Badlands, T1 : L’Enfant-Hibou - Par Corbeyran, Kowalski & Folny - Soleil

13 avril 2014 1
  • Une jeune aventurière dirige une petite équipe de gros bras pour découvrir les secrets des mystiques Anasazis. Derrière ce vernis de superficialité, se cache un récit rythmé, aussi bien dessiné que scénarisé.

À la fin du XIXe siècle, Perla Ruiz-Tenguillo sillonne le sud de l’Amérique du Nord à la tête d’un petit groupe d’aventuriers. Son objectif : marcher sur les pas de son ancêtre, l’alchimiste Hernan Ruiz-Tenguillo.

Car le monde invisible vénéré par les Indiens et décrit par son aïeul deux siècles plus tôt n’a pas disparu ! Il a été dissimulé aux yeux des blancs pour éviter que ceux-ci ne s’emparent des pouvoirs qui lui sont associés.
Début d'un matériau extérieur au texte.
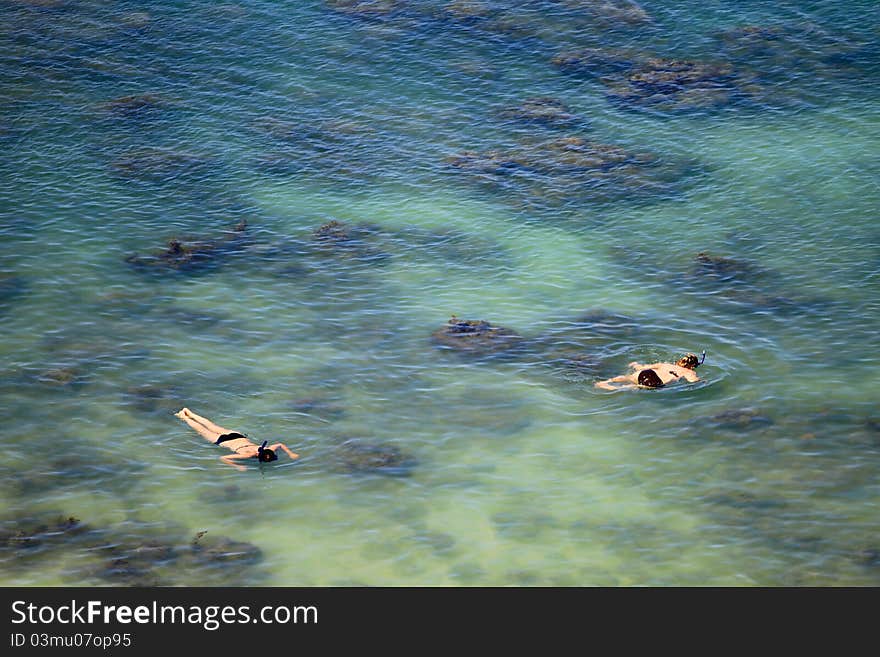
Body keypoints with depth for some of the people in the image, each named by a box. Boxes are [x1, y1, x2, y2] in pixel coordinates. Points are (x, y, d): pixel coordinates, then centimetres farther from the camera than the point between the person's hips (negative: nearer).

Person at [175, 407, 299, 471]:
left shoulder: (268, 451, -30)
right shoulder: (248, 454, -43)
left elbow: (281, 444, -9)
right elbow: (223, 458, -44)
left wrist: (290, 454, -22)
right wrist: (237, 467, -53)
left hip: (239, 437, 5)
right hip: (225, 441, -5)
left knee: (212, 426, 28)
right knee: (203, 430, 22)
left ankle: (188, 413, 51)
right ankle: (184, 417, 45)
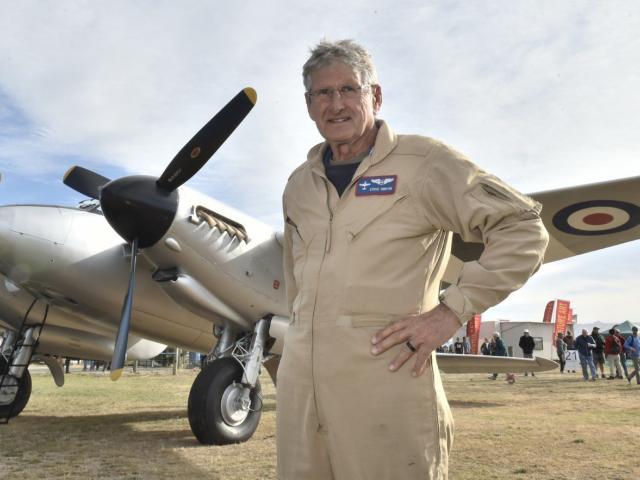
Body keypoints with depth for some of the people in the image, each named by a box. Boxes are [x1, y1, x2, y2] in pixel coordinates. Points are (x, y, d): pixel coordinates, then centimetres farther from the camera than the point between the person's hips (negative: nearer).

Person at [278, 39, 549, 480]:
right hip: (300, 377, 6)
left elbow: (523, 228, -6)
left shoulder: (423, 162, -4)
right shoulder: (299, 185, 14)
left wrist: (451, 312, -12)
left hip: (386, 376, -5)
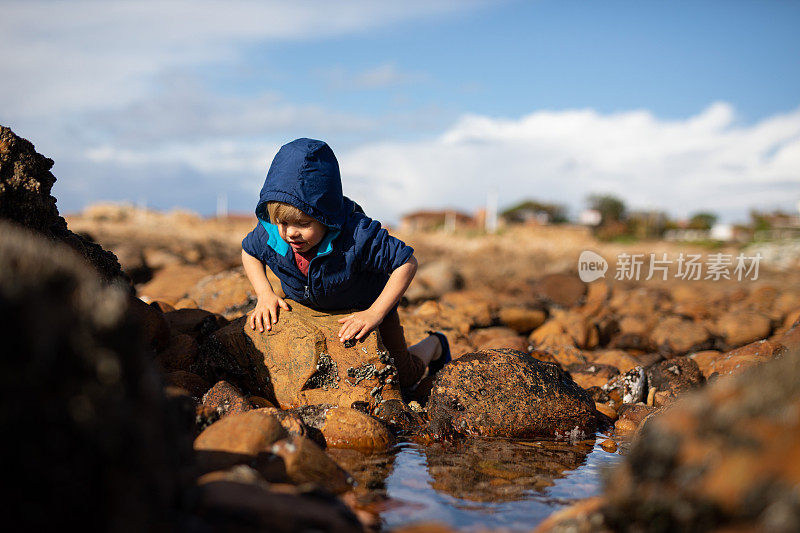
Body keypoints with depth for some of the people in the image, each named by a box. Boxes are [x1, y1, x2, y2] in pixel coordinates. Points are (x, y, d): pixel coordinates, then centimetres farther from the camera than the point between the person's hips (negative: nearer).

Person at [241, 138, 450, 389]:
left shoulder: (358, 236, -42)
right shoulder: (270, 232, -29)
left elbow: (406, 263, -33)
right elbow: (249, 251, -4)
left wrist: (375, 314, -35)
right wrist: (264, 295, -17)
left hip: (365, 306, -3)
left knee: (403, 376, 10)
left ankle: (434, 345, 42)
Perla espère bien redécouvrir cet univers situé derrière l’ultime frontière, celle de la réalité…

Badlands, T1 : L'Enfant-Hibou - Par Corbeyran, Kowalski & Folny - Soleil

En bande dessinée, les femmes qui évoluent dans des westerns ne sont pas légion. Mais lorsqu’elles sont dotées d’un caractère fort, elles laissent souvent des traces dans l’imaginaire des lecteurs. On pense à Calamity Jane bien sûr, mais avant tout à Chihuahua Pearl dans Blueberry. Plus proche de nous, l’Angela de Vatine fit également sensation.

Un peu comme il avait créé Pavillon noir chez le même éditeur, c’est peut-être pour saisir ce créneau que Corbeyran s’est lancé dans la danse. Il y ajoute pourtant un fameux grain de sel en attaquant de front les anciens peuples indiens, et surtout leurs traditions occultes. Derrière la façade d’une bimbo nombril à l’air qui dégaine plus vite que son ombre, se dévoile donc, page après page, un premier récit très bien construit qui fait la part belle à la magie, aux mondes parallèles et aux premiers explorateurs de cette partie du continent américain.

Piotr Kowalski tire également fort bien son épingle du jeu. Avec un dessin qui propose plus de matière et de nuance que ce que la couverture commerciale pouvait laisser présager, il présente un western crédible, empli de détails, qui transpose avec réalisme et inventivité les créatures de l’autre monde.

De plus, si le scénario lui demande de mettre en scène un pueblo et une kiva qui ressemble furieusement à ceux du Spectre aux balles d’or (un des plus fameux épisodes de Blueberry), il parvient à tenir la référence à distance en dynamisant l’ensemble avec des cadrages innovants. La réussite graphique de l’album vaut également pour les couleurs d’Aurore Folny qui servent à la perfection le dessin de Kowalski.

Alors qu’on craignait un album commercial sans relief, ce premier tome de Badlands propose un récit vraiment intéressant, parfois drôle, mais surtout savamment construit qui propose une succession de surprises qui tiennent le lecteur en haleine jusqu’au bout.

On attend le prochain tome avec impatience. Celui-ci devra obligatoirement dévoiler la personnalité de l’héroïne principale, car si on apprécie suivre ses aventures, on ne nous intéressera pas longtemps si elle ne brise pas sa carapace.